Besonders fragwürdig ist laut städtischem Facebook-Post der Verweis auf die Hitzewelle. Ja, wenn an einem Wochenende 130 Patientinnen und Patienten in der Notaufnahme versorgt werden müssen, zeigt das die Bedeutung des Krankenhauses.
Es zeigt aber auch etwas anderes: Wermelskirchen hat beim Hitzeschutz offensichtlich ein Problem. Eine Notaufnahme ist kein Hitzeschutzplan. Wenn Hitze Menschen ins Krankenhaus bringt, reicht es nicht, anschließend die Krankenhauskosten als Begründung für eine Steuererhöhung zu präsentieren. Dann muss eher gefragt werden: Wo sind kühle öffentliche Räume? Wo sind Schutzkonzepte für ältere Menschen, Kinder, Kranke und sozial belastete Haushalte? Wo ist echte Vorsorge statt nachträglicher Krisenverwaltung?
Das Krankenhaus darf nicht für alles herhalten, nicht für verfehlte Gesundheitspolitik in Bund und Land, nicht für fehlende kommunale Hitzeresilienz und schon gar nicht als bequemes Argument für eine Grundsteuererhöhung. Wer das tut, argumentiert schlicht – und erfrischend direkt!
Die bereits Anfang diesen Jahres erhöhte Grundsteuer B trifft nicht nur Eigentümerinnen und Eigentümer, sie trifft über die Nebenkosten auch Mieterinnen und Mieter, Familien, Rentnerinnen und Rentner, Alleinstehende, kleine Haushalte und Betriebe.
Kurz gesagt, am Ende zahlen wieder die Menschen vor Ort.
Überraschung! Wer hätte das gedacht?
Wenn die Stadt zusätzliche Belastungen mit dem Krankenhaus begründet, muss sie auch offenlegen, welche finanziellen Verpflichtungen bereits bestehen, etwa im Zusammenhang mit den beschlossenen Rombus-Vorhaben und welchen Spielraum Wermelskirchen tatsächlich noch hat.
Der Satz: „Sonst schließen wir das Krankenhaus“ erzeugt Druck.
Er ersetzt aber keine ehrliche politische Debatte:
Wie tragfähig ist der Sanierungsplan?
Was passiert nach drei Jahren?
Welche Risiken bleiben?
Welche Ausgaben werden überprüft und welche Prioritäten setzt die Stadt wirklich?

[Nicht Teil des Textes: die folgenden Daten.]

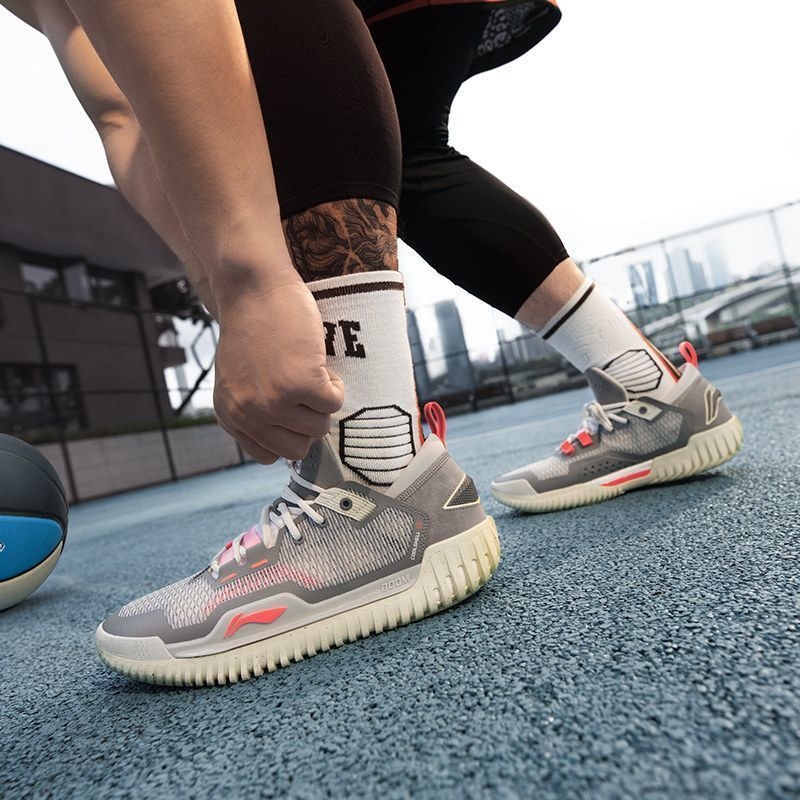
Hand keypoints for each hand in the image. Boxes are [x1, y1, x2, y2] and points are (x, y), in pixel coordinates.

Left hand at [213, 278, 343, 462]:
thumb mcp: (238, 380)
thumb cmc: (251, 328)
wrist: (254, 289)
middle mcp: (248, 414)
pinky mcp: (302, 384)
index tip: (291, 409)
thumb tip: (291, 447)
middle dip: (308, 421)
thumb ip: (254, 412)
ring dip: (322, 400)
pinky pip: (335, 403)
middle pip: (298, 449)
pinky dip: (335, 383)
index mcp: (230, 416)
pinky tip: (317, 361)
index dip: (287, 433)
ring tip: (307, 369)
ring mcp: (274, 402)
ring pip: (320, 427)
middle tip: (302, 389)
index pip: (269, 456)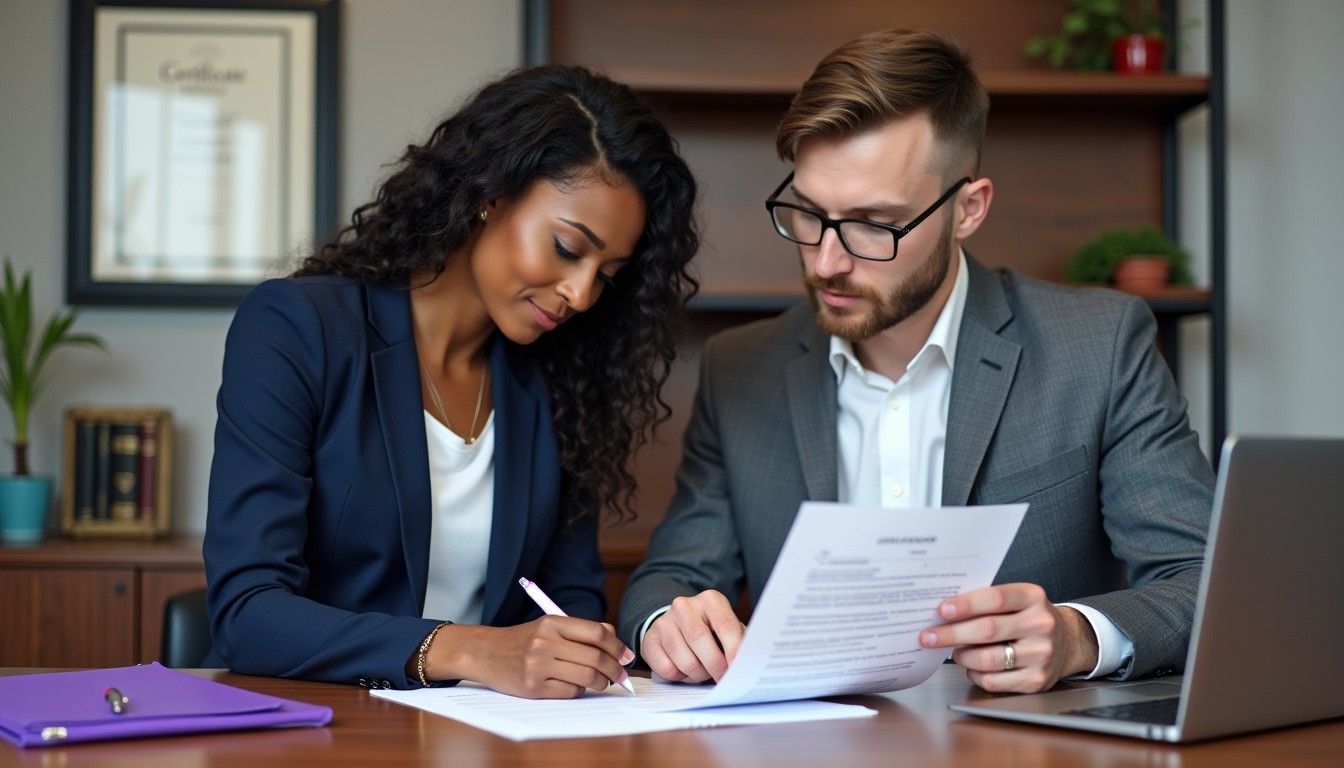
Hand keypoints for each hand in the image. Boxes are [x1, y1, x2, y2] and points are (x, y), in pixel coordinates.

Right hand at [429, 618, 634, 698]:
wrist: (485, 652)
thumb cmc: (523, 639)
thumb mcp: (550, 626)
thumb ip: (581, 631)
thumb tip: (616, 641)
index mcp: (552, 622)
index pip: (596, 633)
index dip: (617, 646)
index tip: (626, 656)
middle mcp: (545, 642)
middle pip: (595, 658)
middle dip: (614, 669)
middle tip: (621, 675)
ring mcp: (538, 666)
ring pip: (586, 678)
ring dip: (601, 683)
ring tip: (603, 682)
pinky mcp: (532, 688)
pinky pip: (570, 693)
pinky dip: (580, 692)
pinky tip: (576, 687)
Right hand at [641, 590, 745, 682]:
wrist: (677, 625)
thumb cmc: (710, 632)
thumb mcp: (726, 631)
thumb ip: (739, 643)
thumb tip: (749, 662)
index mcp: (710, 600)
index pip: (725, 624)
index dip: (733, 650)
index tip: (738, 669)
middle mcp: (685, 605)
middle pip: (700, 639)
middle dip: (714, 665)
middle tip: (722, 680)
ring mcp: (665, 621)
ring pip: (683, 657)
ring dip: (697, 674)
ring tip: (703, 673)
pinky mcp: (650, 638)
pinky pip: (666, 668)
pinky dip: (679, 676)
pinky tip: (684, 670)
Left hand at [918, 583, 1098, 692]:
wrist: (1067, 642)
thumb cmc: (1029, 618)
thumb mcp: (1017, 600)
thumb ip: (987, 603)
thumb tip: (944, 613)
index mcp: (1033, 598)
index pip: (995, 599)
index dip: (966, 605)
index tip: (942, 610)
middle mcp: (1041, 625)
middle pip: (987, 630)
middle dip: (951, 634)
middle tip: (928, 636)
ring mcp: (1041, 655)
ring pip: (988, 659)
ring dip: (962, 656)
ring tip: (955, 651)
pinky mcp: (1036, 681)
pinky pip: (993, 681)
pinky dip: (975, 674)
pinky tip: (972, 667)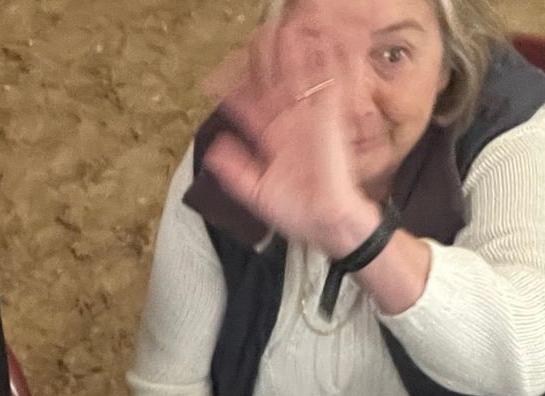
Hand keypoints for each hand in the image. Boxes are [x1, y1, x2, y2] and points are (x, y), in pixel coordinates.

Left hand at [200, 21, 381, 258]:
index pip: (253, 102)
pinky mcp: (331, 119)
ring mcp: (311, 118)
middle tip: (263, 29)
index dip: (240, 83)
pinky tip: (325, 40)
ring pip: (302, 76)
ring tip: (290, 22)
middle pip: (278, 80)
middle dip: (270, 55)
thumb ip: (235, 170)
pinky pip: (331, 85)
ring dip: (297, 50)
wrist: (326, 224)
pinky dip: (330, 63)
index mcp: (272, 136)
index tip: (227, 66)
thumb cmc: (296, 212)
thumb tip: (212, 149)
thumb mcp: (256, 192)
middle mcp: (291, 122)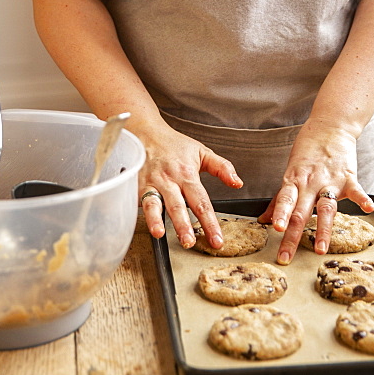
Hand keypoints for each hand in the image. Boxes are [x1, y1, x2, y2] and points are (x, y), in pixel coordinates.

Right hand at [137, 123, 242, 249]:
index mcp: (187, 174)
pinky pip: (137, 200)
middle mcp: (169, 180)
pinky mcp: (135, 185)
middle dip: (183, 225)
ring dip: (156, 219)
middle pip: (177, 205)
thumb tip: (238, 183)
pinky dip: (139, 213)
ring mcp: (150, 183)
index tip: (217, 241)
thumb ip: (222, 167)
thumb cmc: (174, 145)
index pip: (201, 202)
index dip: (210, 223)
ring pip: (153, 203)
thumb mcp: (202, 152)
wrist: (146, 131)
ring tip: (160, 234)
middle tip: (190, 243)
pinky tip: (142, 225)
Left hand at [258, 118, 373, 263]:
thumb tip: (264, 220)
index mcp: (294, 180)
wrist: (330, 126)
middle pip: (300, 212)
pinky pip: (356, 190)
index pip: (285, 201)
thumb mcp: (291, 172)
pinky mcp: (348, 177)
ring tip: (320, 248)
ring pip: (325, 208)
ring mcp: (330, 180)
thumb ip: (281, 198)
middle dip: (292, 236)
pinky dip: (362, 199)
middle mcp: (311, 182)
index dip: (280, 215)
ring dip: (322, 229)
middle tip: (286, 257)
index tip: (276, 231)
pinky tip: (368, 208)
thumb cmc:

Ein Krankenhaus zu erhalten kann richtig und muss unter Umständen notwendig sein. Aber die Erzählung der Stadt ist zu bequem. Krankenhaus wichtig, Grundsteuer hoch, Diskussion beendet. So funktioniert Verantwortung nicht.
Wermelskirchen braucht klare Prioritäten: Gesundheit. Hitzeschutz, Schulen und soziale Daseinsvorsorge zuerst. Eine Stadt wird nicht daran gemessen, wie geschickt sie Steuererhöhungen verkauft. Sie wird daran gemessen, ob sie ihre Menschen schützt, bevor sie ihnen die nächste Rechnung schickt.